Eyes may be the windows to the soul, but windows are the weakest link in our homes. Because they’re fragile. Because they break.
It seems like such an obvious thing now, but I remember how shocked I was when an expert pointed out that the inside of our homes is the driest place on earth. Once a window breaks, even one ember is enough to burn the house down from the inside out.
Makes sense, doesn’t it? Yet how many of us have adequate protection for our windows?
When I built my house in Warrandyte, I had to put metal mesh screens over all the windows that could be opened. But my house has double barrel windows where the top pane opens but the bottom pane is fixed. The top pane is protected by the required metal screen [basically an ordinary fly wire screen but made of metal]. The bottom pane is not.
Now, imagine a bushfire scenario. The wind is howling, and the gums are dropping branches large and small.

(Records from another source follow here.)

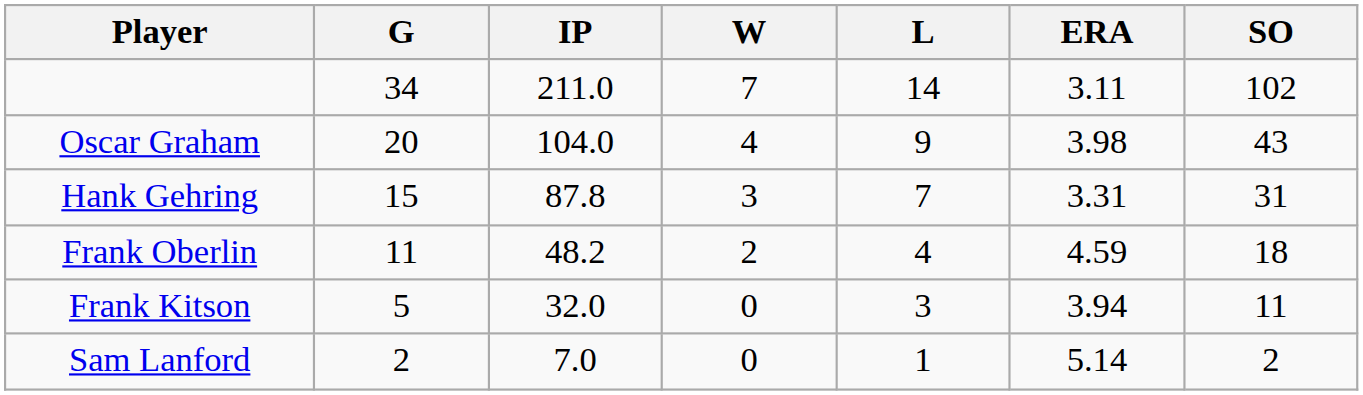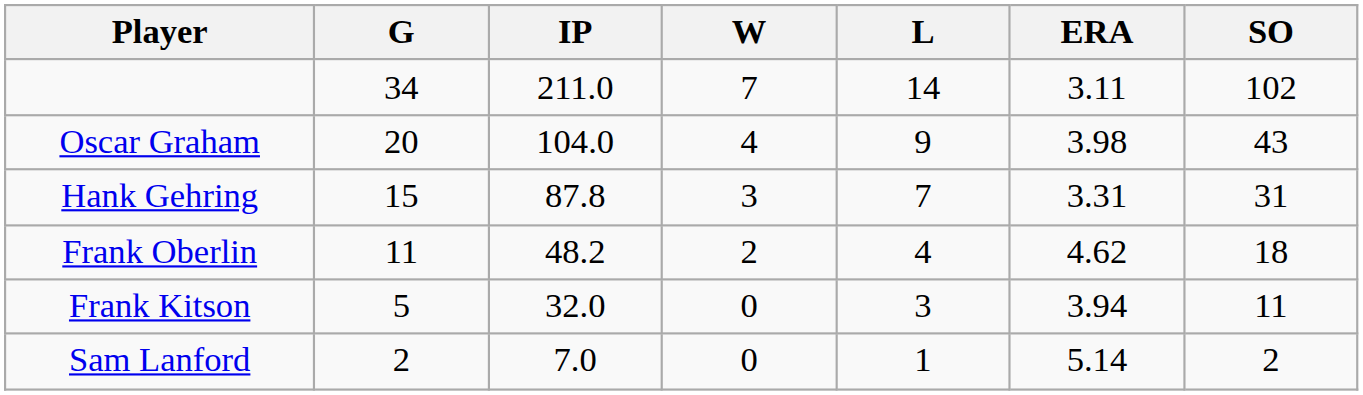Frank Oberlin | ERA: 4.59 -> 4.62
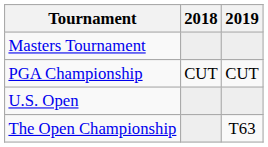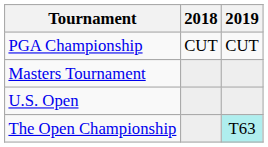rows swapped: Masters Tournament <-> PGA Championship
The Open Championship | 2019: no background -> paleturquoise background
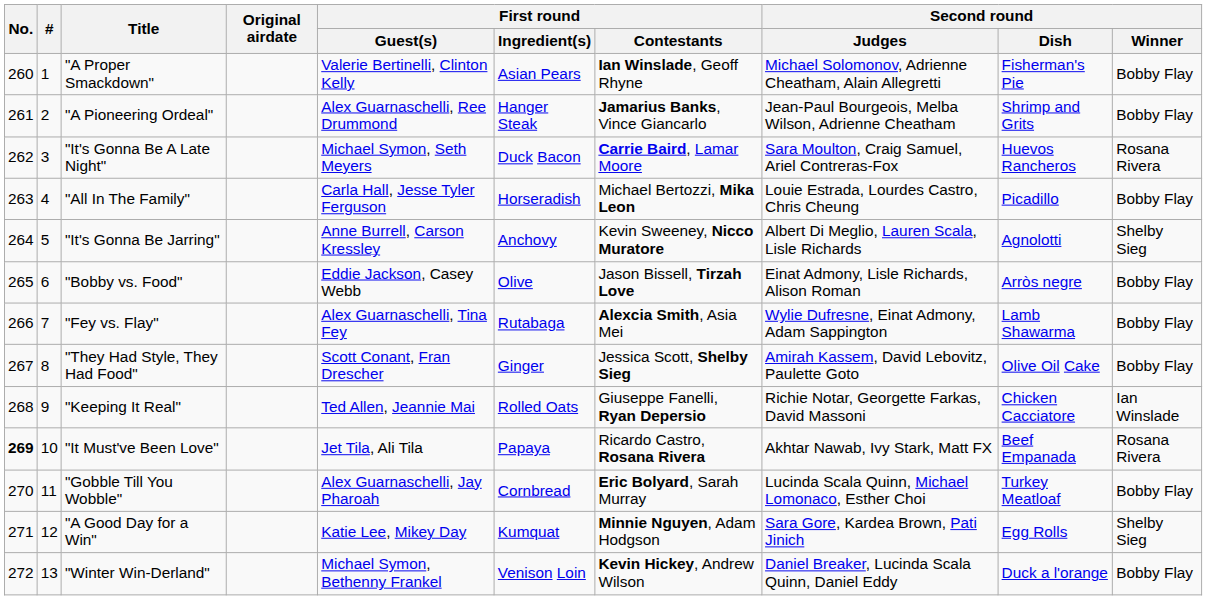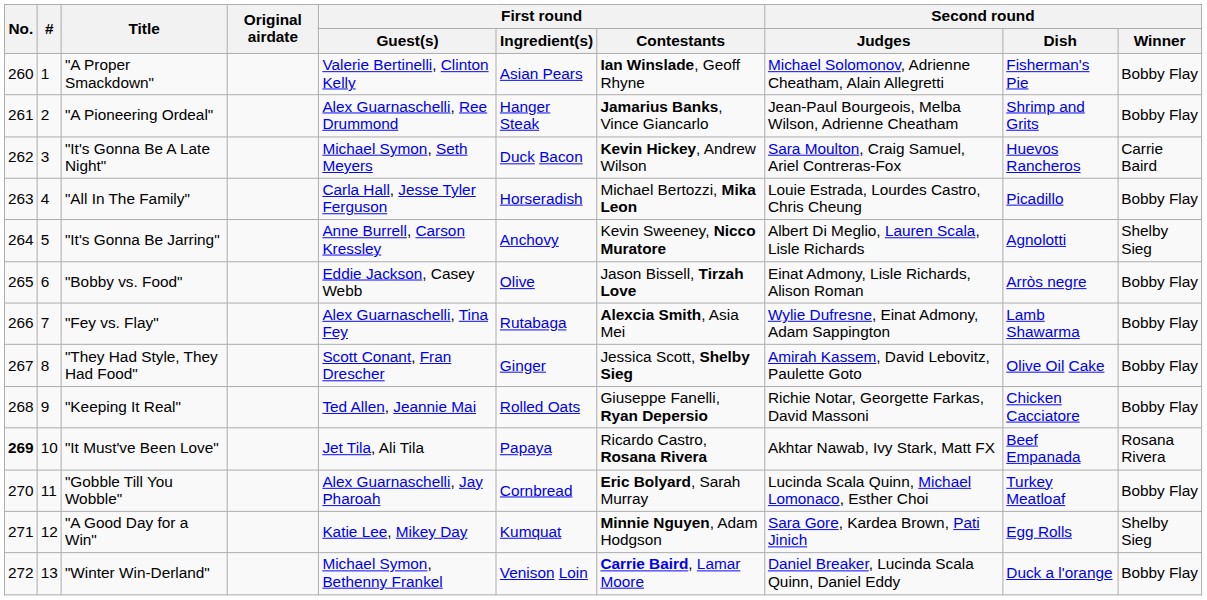"It's Gonna Be A Late Night" | First round / Contestants: Carrie Baird, Lamar Moore -> Kevin Hickey, Andrew Wilson
"It's Gonna Be A Late Night" | Second round / Winner: Rosana Rivera -> Carrie Baird
"Keeping It Real" | Second round / Winner: Ian Winslade -> Bobby Flay
"Winter Win-Derland" | First round / Contestants: Kevin Hickey, Andrew Wilson -> Carrie Baird, Lamar Moore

One of those branches is blown towards the house and slams into one of my windows. The top pane may remain intact, but what of the bottom pane?

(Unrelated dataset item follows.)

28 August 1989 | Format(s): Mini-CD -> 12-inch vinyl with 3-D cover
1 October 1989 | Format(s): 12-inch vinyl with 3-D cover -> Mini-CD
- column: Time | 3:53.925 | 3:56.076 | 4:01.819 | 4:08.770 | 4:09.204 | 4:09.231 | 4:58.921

I solved my window problem by investing in fire resistant shutters. These shutters cover the entire window area, top pane, bottom pane and the wooden frame. They look like this:
The shutters roll up and down inside the frame [like vertical sliding doors] and are rated to protect the windows for about 20 minutes. That’s the length of time it usually takes the fire front to pass.
The regulations have been tightened up a lot since Black Saturday, and I believe that new houses in fire prone areas must have toughened glass instead of ordinary glass. But what of existing houses? As far as I know, there are no regulations about retrofitting toughened glass to houses built before 2009.
Does that mean there is no danger to those houses? Of course not.
If you live in a bushfire prone area, please think hard about your windows, and what you can do to protect them.